Opportunités : viser le milieu de gamme

Le Japon des medias ne correspond pas forcément au Japon de la réalité. Certains aspects restent encore méconnus des étrangers. Il n’est, certes, pas aisé de s’implanter au pays du soleil levant, mais une fois qu’on y est, il existe une véritable stabilité, notamment au niveau des marges : si l’investissement est sûr, alors il rapporte. Dans ce pays, certains secteurs se positionnent comme des domaines d’avenir tels le solaire, le nucléaire, l’automobile, les robots et les nanotechnologies.
On constate par ailleurs que la France est très présente dans l’industrie du luxe mais peu développée sur le marché du milieu de gamme. Avec l’exemple de Zara qui explose au Japon, il reste ainsi des opportunités intéressantes sur ce segment du marché.

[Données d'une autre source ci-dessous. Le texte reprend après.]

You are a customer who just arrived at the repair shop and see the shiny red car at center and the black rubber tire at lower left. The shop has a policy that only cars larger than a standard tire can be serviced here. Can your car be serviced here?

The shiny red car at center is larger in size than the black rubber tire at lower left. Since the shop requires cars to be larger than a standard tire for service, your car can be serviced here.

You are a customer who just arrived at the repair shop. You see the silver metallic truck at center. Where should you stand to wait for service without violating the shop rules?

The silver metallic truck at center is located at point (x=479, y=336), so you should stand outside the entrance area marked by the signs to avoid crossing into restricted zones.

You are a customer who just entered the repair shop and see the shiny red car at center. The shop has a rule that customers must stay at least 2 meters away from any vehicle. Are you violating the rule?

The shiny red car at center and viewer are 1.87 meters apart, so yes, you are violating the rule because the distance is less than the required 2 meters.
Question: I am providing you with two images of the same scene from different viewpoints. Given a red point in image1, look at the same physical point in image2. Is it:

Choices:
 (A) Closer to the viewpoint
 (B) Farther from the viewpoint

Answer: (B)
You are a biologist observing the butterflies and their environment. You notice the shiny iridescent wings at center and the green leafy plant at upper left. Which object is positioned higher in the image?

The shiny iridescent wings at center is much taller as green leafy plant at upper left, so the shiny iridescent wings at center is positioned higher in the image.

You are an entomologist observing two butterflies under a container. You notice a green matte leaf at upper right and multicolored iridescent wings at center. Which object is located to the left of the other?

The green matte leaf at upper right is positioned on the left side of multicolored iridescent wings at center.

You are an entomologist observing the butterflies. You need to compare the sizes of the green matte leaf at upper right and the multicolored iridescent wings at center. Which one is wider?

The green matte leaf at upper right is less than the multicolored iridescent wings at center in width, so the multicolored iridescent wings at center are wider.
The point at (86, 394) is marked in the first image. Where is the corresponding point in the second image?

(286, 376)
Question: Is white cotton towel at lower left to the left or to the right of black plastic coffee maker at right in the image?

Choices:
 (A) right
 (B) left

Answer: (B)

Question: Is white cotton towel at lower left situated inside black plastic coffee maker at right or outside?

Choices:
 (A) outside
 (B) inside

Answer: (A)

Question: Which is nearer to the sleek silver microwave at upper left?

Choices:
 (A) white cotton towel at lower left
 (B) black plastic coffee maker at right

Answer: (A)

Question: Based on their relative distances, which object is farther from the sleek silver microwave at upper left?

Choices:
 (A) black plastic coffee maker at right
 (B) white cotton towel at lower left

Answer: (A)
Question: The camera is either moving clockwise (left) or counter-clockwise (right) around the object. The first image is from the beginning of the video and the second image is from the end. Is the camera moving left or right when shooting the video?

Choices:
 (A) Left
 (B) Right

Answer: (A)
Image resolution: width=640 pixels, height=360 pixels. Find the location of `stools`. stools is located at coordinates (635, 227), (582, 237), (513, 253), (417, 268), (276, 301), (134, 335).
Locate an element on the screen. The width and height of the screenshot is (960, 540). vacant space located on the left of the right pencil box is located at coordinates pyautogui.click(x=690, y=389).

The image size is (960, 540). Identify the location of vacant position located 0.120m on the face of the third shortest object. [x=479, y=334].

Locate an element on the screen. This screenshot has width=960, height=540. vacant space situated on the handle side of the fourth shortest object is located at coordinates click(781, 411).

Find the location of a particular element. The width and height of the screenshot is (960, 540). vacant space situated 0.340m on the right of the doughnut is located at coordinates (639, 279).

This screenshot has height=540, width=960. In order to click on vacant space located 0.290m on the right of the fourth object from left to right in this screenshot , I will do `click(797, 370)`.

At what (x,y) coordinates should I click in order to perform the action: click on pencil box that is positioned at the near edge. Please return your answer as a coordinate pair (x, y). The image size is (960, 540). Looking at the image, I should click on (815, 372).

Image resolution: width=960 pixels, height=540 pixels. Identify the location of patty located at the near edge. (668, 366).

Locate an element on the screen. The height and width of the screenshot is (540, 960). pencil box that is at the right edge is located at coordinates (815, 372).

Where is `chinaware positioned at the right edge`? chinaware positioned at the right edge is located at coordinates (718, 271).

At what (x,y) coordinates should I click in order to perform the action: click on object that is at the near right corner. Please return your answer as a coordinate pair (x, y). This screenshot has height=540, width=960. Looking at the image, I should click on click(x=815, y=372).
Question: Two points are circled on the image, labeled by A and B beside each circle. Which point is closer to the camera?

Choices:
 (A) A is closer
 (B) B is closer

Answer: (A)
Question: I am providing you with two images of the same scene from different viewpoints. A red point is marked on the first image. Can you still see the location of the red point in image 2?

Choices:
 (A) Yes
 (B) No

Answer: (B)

S’implanter au Japon avec le CCEF et Jetro

Aujourd’hui, se développer au Japon est plus simple qu’aux Etats-Unis. Le pays est très structurant, bien que le problème de la barrière de la langue persiste. Pour cette raison le réseau des Conseillers du Commerce Extérieur de la France (CCEF) et des organismes comme le Jetro (Japan External Trade Organization), le Comité d'Echange Franco-Japonais (CEFJ), la Chambre de Commerce et d'Industrie Française du Japon (CCIFJ), les cabinets d’expertise comptable et les sociétés de comptables sont des intermédiaires nécessaires pour assurer un bon développement au Japon. Les centres d’aide à l’implantation des affaires au Japon du Jetro offrent des conseils pour pénétrer le marché et fournissent des informations sur les réglementations et les mesures incitatives des administrations nationales et locales. Ils estiment également les coûts d’implantation d’une structure au Japon, aident les entreprises concernant les procédures requises pour une implantation et permettent de trouver un bureau et du personnel qualifié.